Since the highest concentration is lower than 2000 μM (prescription of Draft OECD Guideline 442D in case of no cytotoxicity up to the highest test item concentration), one acceptance criterion is not met in both experiments. In this case according to the Draft OECD Guideline 442D a negative result should normally be considered as inconclusive. However, in this study, the result was declared as valid and negative, since the deviation was considered as uncritical because of the following circumstances: Due to the low solubility of the test item, the highest possible concentration was 1810 μM. This value is higher than the second highest concentration which would have been used (1666 μM), if the test item would have been soluble up to the maximum concentration as required by the guideline (2000 μM). Therefore, only one more test concentration would have been necessary to comply with the requirements of the Guideline. In addition, even if the next higher test item concentration (e.g. 2000 μM) would have shown a statistically significant increased induction of ≥ 1.5 fold compared to the solvent control, the conclusion would still be negative, since this effect has to be detected in at least in two consecutive test item concentrations for a positive result. Furthermore, there was no evidence of an increase in luciferase induction in any of the concentrations tested. All values were lower or equal to those of the growth control and the negative control. Based on these reasons and the fact that the final result is not affected by the deviation, the negative result obtained in this study is concluded to be valid.

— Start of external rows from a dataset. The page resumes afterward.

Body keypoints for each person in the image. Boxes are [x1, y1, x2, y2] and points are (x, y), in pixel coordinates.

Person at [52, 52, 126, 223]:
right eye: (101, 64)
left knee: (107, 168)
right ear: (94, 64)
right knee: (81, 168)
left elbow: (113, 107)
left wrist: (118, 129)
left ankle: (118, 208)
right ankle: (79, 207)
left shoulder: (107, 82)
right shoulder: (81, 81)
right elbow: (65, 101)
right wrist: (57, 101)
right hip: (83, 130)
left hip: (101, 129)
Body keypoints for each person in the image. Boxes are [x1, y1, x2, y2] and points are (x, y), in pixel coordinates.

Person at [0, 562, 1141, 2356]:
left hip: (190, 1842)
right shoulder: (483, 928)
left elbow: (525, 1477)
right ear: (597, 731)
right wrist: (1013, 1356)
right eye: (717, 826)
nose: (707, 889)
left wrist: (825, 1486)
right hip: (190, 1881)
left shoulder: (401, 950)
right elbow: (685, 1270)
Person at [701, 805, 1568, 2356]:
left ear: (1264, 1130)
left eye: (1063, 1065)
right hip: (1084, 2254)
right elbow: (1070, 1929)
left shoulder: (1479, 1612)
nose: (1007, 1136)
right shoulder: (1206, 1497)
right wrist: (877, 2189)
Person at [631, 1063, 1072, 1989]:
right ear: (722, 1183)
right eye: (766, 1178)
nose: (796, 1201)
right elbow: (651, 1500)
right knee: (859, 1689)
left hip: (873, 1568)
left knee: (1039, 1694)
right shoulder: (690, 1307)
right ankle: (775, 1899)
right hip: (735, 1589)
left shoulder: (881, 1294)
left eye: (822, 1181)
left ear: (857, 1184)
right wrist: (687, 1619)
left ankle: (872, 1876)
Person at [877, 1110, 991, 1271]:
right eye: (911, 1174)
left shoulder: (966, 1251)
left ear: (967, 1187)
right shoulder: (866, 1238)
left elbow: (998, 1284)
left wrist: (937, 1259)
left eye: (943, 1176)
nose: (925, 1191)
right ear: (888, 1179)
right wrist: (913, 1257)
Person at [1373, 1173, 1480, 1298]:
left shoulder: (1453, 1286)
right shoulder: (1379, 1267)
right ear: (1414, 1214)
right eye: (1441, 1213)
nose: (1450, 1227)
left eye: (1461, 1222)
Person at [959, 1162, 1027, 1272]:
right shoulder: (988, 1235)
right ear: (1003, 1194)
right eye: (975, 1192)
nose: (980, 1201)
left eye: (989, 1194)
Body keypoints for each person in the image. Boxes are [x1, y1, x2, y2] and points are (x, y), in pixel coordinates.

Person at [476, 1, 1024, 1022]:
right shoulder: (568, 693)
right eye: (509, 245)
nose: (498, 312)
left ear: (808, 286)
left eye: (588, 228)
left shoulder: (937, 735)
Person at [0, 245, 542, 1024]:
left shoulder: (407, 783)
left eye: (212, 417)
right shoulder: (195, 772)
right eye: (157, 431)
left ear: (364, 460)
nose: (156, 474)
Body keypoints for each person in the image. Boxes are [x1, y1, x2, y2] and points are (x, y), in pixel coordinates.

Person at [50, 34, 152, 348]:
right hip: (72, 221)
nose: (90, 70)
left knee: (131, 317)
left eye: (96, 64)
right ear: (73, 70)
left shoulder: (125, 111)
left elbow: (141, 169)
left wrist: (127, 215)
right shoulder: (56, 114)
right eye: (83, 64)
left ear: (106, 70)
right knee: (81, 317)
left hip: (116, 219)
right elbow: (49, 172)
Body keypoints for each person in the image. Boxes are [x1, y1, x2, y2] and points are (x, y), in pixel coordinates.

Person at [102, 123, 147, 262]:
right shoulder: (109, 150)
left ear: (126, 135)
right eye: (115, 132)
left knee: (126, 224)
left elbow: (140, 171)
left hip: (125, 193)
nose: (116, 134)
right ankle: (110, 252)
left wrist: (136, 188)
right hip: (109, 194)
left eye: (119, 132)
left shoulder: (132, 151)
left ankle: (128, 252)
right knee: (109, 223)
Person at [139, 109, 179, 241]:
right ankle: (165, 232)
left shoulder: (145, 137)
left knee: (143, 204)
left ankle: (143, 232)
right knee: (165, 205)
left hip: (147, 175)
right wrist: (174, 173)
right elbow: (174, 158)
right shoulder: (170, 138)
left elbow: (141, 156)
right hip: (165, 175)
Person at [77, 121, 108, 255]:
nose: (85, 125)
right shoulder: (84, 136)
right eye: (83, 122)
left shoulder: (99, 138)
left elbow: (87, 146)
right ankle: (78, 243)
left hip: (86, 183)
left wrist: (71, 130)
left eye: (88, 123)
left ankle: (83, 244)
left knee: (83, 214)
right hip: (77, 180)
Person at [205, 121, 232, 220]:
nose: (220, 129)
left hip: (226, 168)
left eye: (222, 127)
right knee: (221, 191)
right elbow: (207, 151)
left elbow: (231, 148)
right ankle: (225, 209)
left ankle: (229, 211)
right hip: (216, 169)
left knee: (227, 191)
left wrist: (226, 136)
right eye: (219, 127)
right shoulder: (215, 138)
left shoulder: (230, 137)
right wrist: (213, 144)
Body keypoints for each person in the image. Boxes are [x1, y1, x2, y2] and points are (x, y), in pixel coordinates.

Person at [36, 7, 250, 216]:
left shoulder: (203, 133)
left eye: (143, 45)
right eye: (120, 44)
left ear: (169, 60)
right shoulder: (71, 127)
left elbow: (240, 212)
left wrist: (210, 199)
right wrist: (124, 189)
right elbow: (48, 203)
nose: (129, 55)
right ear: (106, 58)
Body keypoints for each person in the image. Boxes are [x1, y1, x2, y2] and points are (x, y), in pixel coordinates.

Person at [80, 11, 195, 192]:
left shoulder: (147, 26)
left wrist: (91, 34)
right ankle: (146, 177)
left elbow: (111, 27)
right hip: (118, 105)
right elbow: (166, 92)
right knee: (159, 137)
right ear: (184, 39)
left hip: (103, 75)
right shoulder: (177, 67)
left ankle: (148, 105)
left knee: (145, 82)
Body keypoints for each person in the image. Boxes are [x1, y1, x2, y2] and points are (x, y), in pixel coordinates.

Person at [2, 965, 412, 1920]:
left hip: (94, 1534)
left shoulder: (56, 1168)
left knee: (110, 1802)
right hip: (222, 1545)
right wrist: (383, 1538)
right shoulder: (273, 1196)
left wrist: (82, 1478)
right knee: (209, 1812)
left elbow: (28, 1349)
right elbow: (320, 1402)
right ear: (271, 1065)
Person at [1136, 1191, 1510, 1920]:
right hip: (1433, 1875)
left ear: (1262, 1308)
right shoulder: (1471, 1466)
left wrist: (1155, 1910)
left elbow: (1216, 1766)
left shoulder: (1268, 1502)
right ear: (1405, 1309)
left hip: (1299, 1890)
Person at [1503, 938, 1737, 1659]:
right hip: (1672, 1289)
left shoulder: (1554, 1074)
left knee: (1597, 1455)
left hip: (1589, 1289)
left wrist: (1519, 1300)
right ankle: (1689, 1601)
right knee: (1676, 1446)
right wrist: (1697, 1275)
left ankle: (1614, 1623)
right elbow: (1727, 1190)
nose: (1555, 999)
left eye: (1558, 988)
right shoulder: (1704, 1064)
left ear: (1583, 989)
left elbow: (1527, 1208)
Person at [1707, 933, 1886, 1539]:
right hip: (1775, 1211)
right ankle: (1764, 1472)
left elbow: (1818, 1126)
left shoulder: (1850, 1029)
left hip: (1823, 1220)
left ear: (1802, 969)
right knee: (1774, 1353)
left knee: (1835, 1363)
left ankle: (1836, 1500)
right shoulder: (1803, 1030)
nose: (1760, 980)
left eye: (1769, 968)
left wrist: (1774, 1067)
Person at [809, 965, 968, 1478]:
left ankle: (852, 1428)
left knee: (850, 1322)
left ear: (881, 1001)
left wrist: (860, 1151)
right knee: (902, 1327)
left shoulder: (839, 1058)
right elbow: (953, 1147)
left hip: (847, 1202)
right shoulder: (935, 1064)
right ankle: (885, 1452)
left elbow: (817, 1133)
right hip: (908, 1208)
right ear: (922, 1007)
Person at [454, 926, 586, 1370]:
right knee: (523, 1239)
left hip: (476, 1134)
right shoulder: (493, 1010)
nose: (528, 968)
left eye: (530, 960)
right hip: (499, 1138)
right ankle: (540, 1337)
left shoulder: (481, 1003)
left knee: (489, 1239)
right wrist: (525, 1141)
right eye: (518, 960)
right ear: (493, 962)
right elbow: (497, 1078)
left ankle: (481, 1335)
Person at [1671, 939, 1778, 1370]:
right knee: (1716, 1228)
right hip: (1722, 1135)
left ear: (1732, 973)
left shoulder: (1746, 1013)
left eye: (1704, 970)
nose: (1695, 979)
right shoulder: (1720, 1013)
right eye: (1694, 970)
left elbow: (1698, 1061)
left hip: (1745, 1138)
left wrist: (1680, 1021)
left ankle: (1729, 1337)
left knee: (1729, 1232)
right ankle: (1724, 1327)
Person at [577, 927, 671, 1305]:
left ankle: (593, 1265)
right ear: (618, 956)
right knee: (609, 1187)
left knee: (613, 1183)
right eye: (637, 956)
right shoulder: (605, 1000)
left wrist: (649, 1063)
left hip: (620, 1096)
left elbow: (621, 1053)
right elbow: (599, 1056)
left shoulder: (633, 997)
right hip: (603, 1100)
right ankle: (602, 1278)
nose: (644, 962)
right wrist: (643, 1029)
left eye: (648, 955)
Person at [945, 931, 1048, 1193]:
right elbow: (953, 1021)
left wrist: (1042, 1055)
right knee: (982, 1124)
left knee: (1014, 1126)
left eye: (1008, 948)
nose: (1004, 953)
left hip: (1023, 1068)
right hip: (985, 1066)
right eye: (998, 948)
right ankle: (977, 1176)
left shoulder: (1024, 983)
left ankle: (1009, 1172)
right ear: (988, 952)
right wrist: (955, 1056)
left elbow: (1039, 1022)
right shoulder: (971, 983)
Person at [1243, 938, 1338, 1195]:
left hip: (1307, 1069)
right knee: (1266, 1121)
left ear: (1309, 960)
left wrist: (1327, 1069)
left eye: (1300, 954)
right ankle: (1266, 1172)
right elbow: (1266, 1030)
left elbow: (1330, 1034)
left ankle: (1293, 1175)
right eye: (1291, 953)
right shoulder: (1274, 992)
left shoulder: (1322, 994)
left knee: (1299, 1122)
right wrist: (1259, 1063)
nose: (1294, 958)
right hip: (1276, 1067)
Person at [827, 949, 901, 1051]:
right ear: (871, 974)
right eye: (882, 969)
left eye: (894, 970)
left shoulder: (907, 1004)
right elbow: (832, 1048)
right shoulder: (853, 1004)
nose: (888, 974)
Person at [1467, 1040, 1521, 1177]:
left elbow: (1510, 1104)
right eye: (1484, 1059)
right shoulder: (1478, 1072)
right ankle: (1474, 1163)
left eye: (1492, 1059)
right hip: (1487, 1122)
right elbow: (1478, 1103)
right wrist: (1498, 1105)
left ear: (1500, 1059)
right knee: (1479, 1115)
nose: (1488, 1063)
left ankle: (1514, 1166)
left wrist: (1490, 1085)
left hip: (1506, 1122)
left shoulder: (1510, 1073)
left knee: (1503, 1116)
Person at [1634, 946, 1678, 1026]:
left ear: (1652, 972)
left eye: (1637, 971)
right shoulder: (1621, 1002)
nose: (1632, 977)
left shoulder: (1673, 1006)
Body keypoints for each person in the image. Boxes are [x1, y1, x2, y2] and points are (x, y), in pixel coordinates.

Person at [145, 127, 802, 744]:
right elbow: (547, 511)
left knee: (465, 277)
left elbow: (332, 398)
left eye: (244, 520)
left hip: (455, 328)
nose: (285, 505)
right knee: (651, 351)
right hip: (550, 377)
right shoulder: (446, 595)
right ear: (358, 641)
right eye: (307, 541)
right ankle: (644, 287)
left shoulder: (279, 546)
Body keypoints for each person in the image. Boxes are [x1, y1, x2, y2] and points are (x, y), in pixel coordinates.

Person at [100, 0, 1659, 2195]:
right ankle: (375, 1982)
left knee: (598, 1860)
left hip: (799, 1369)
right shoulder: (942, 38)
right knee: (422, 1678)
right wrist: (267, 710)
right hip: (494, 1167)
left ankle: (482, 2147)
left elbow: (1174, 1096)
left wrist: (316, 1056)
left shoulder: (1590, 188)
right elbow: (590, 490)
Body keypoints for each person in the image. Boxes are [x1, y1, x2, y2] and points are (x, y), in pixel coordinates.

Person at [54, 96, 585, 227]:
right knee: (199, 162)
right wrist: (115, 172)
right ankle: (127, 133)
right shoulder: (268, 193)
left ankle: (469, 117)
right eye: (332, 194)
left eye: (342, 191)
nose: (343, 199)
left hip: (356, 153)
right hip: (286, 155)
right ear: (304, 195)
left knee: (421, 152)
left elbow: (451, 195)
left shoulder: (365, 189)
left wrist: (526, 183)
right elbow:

Under the experimental conditions of this study, the test item, Pentaerythritol tetrabenzoate, was negative in the LuSens assay and is therefore considered not to have the potential to activate the Nrf2 transcription factor (no sensitizing potential).

Endpoint conclusion
Endpoint conclusion:
no adverse effect observed (not sensitising)

Justification for classification or non-classification

The test item pentaerythritol tetrabenzoate can be condsidered to be non-sensitizing and does not

require classification and labelling for skin sensitiyation according to CLP Regulation (EC) No. 1272/2008.